# Problem requirements
What is needed is an exact copy of the entries below, with every picture left out.

Rendered images with source text

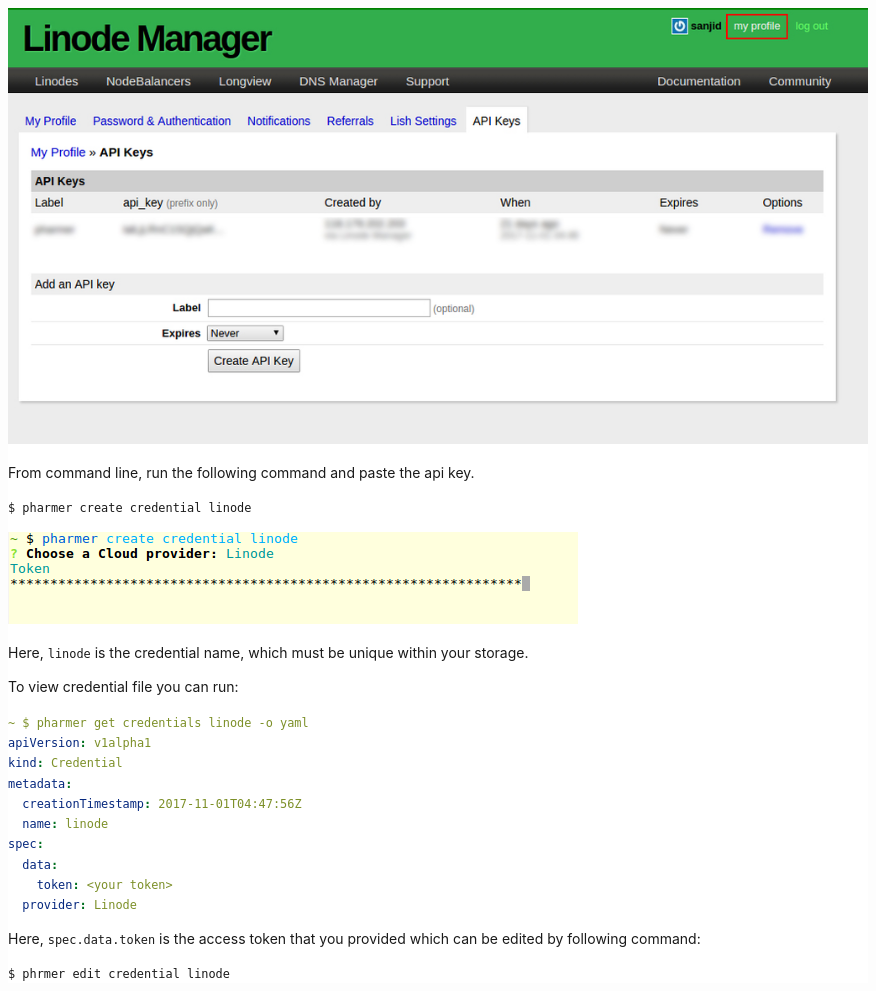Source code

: ![linode-api-key](/docs/images/linode/linode-api-key.jpg)

From command line, run the following command and paste the api key.
```console
$ pharmer create credential linode
```
![linode-credential](/docs/images/linode/linode-credential.png)

Here, `linode` is the credential name, which must be unique within your storage.

To view credential file you can run:
```yaml
~ $ pharmer get credentials linode -o yaml
apiVersion: v1alpha1
kind: Credential
metadata:
  creationTimestamp: 2017-11-01T04:47:56Z
  name: linode
spec:
  data:
    token: <your token>
  provider: Linode

```
Here, `spec.data.token` is the access token that you provided which can be edited by following command:
```console
$ phrmer edit credential linode
```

# Response area
Source code

: ![linode-api-key](/docs/images/linode/linode-api-key.jpg)

From command line, run the following command and paste the api key.
```console
$ pharmer create credential linode
```
![linode-credential](/docs/images/linode/linode-credential.png)

Here, `linode` is the credential name, which must be unique within your storage.

To view credential file you can run:
```yaml
~ $ pharmer get credentials linode -o yaml
apiVersion: v1alpha1
kind: Credential
metadata:
  creationTimestamp: 2017-11-01T04:47:56Z
  name: linode
spec:
  data:
    token: <your token>
  provider: Linode

```
Here, `spec.data.token` is the access token that you provided which can be edited by following command:
```console
$ phrmer edit credential linode
```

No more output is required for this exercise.